Another eye-opening story from Chris Rizo at the Chamber's Legal NewsLine: the litigation lobby is quietly preparing to push through a $1.6 billion (with a "b") tax break for contingent-fee lawyers that would let them deduct expenses as made, rather than in the year of settling a suit. AAJ lobbyist Linda Lipsen says Sens. Harry Reid and Max Baucus and Reps. Nancy Pelosi and Charles Rangel are among those on board, as well as "some Republicans", but "the problem is there is not a tax vehicle yet," -- "You cannot have a stand alone bill to help lawyers ... so we have to tuck it into something."
More: Carter at ShopFloor has the bill numbers -- S. 437, with GOP co-sponsors Crapo, Martinez, and Graham, and H.R. 2519 -- and also links to a Victor Schwartz/Chris Appel paper (PDF) for the Washington Legal Foundation. And welcome readers from Jonathan Adler's post at Volokh Conspiracy, which has spurred a considerable discussion in comments of what tax treatment for these outlays would in fact accord with the tax principles applied to other economic activity. Says one commenter:
Treating these pseudo-loans as business expenses the moment they're made is effectively an admission that the lawyer doesn't expect to be repaid. If a bank loans you $1 million to buy a house, you don't see them lobbying to make it a tax-deductible business expense, because it's a bona fide loan they expect to get back.

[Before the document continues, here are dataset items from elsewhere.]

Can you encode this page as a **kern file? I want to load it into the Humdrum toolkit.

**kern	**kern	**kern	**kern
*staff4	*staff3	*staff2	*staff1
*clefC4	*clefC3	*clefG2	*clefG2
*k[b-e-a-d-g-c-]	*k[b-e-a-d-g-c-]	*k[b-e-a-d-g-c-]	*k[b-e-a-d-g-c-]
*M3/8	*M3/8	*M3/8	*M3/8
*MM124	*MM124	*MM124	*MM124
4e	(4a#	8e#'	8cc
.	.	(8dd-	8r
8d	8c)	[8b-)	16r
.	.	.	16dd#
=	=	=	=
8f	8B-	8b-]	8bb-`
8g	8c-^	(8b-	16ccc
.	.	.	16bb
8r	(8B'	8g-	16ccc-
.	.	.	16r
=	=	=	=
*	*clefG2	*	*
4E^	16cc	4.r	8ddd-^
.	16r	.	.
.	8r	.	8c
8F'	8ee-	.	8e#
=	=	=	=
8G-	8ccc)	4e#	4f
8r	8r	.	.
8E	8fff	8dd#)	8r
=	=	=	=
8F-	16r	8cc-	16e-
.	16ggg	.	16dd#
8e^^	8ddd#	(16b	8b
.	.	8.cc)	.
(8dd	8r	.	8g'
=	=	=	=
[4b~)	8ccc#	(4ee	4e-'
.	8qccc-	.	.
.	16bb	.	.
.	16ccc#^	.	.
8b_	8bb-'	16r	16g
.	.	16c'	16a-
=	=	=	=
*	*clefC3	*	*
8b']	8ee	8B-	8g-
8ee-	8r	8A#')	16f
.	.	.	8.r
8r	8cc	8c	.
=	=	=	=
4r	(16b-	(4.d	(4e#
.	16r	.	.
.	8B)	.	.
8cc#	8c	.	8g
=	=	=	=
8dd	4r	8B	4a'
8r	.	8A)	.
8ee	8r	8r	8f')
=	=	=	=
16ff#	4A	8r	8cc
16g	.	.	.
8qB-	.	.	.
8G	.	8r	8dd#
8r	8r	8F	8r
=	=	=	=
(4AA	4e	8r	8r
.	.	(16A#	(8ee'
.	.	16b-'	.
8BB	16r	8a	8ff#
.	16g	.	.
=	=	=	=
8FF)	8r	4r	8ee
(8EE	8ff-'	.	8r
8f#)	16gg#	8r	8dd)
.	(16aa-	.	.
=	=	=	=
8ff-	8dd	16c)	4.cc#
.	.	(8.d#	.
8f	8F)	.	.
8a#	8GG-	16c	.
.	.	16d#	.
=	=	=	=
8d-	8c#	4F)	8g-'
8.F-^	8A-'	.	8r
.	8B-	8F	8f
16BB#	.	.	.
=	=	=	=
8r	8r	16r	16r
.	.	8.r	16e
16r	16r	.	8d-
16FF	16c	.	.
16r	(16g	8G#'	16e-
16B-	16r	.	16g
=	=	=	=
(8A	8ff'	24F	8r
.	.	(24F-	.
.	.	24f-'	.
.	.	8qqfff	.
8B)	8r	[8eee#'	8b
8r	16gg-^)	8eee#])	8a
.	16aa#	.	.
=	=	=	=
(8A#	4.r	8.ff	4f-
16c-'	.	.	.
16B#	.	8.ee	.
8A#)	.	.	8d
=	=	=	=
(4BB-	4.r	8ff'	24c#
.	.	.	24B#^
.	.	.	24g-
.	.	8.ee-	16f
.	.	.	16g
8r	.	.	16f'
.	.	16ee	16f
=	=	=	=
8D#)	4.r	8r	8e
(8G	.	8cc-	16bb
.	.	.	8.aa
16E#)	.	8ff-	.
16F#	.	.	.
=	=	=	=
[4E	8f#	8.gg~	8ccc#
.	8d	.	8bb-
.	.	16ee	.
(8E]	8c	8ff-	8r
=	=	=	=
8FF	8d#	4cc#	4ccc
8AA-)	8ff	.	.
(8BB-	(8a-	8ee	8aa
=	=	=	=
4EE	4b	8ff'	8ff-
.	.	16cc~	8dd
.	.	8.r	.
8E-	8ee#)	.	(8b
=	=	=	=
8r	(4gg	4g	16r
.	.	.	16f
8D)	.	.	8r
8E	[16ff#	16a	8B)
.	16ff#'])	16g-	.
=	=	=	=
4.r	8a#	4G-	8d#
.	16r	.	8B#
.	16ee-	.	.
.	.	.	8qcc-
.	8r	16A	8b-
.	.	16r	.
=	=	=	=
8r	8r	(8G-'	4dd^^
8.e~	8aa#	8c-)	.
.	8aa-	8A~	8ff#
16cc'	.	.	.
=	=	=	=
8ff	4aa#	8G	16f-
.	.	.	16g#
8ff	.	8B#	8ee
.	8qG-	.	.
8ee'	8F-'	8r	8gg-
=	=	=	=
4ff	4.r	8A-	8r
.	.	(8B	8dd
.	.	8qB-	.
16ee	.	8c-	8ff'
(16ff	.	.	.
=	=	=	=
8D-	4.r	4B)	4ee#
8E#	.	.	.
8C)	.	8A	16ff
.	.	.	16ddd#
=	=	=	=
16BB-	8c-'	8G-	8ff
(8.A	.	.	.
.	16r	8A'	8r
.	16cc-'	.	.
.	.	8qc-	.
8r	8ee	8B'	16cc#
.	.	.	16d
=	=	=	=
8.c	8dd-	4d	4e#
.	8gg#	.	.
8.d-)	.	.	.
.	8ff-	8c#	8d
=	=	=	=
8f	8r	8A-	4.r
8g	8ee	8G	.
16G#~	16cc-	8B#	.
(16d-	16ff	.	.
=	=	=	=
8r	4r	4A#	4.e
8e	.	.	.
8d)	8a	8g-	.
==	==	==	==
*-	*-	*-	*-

[Addressing another commenter:] ... the fact that the loans are tax-deductible if they are not repaid is not indicative of some special tax treatment that already exists; it simply means that they can be written off like any bad debt. But you don't get to write off bad debt until you actually know it's bad!
Yet more: Tax Lawyer's Blog ("'Tuck it into something' is an Orwellian phrase designed to mislead the public. What it means is that certain congressmen want to pass this law to placate the trial lawyer lobby, but they don't want the electorate to know they're doing it."); Paul Caron, TaxProf (collecting links); San Francisco Examiner "Beltway Confidential"; James Taranto/WSJ "Best of the Web".